O Projeto de Lei 3169/26 obriga fabricantes a informar nos rótulos de produtos destinados a bebês, crianças e gestantes a presença de desreguladores endócrinos. A proposta, em análise na Câmara dos Deputados, foca em substâncias químicas que interferem na produção e regulação dos hormônios no corpo humano.
A regra abrange cosméticos e itens de higiene pessoal, como xampus, sabonetes, protetores solares, repelentes, loções e cremes. A medida também inclui embalagens para alimentos infantis, medicamentos e materiais de uso infantil, a exemplo de chupetas, mamadeiras, copos, pratos e talheres de plástico ou borracha.
O texto estabelece um período de transição de cinco anos. Após esse prazo, fica proibida a fabricação, importação, distribuição, venda e oferta de produtos que contenham substâncias incluídas na lista de restrição da Agência Nacional de Vigilância Sanitária (Anvisa). No caso de medicamentos, a proibição dependerá de avaliação de riscos e benefícios, ocorrendo apenas se houver alternativa de tratamento segura.

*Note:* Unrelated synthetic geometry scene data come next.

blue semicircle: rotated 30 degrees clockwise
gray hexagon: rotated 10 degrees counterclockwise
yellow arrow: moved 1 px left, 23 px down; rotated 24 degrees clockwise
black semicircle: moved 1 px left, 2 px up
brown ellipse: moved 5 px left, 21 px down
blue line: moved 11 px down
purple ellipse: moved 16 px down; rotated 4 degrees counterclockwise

O autor da proposta, deputado Rodrigo Rollemberg (PSB-DF), afirmou que fabricantes utilizam siglas e termos técnicos, como DBP, DMP e BPA, em vez de nomes como ftalatos e bisfenol. Segundo o parlamentar, a mudança facilitará a identificação dos compostos e permitirá que os pais façam escolhas conscientes para os filhos.

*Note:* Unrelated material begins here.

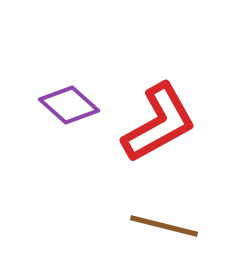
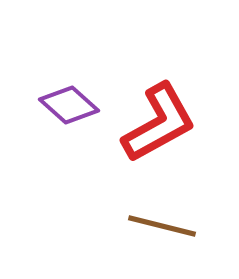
brown line: moved 2 px left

Rollemberg citou alerta da Sociedade Brasileira de Pediatria (SBP) sobre a relação entre a exposição a químicos e o aumento de doenças endócrinas pediátricas. Entre os problemas mencionados estão alterações no desenvolvimento reprodutivo, puberdade precoce, distúrbios neurocomportamentais e alguns tipos de câncer.
A falta de informação nos rótulos sujeitará as empresas às penalidades do Código de Defesa do Consumidor e sanções administrativas. Já a venda de produtos proibidos após a transição seguirá as punições da legislação sanitária federal.
O projeto será analisado em caráter conclusivo pelas comissões de Saúde; de Defesa dos Direitos da Mulher; de Defesa do Consumidor; e de Constituição e Justiça e de Cidadania. A proposta precisa de aprovação na Câmara e no Senado para virar lei.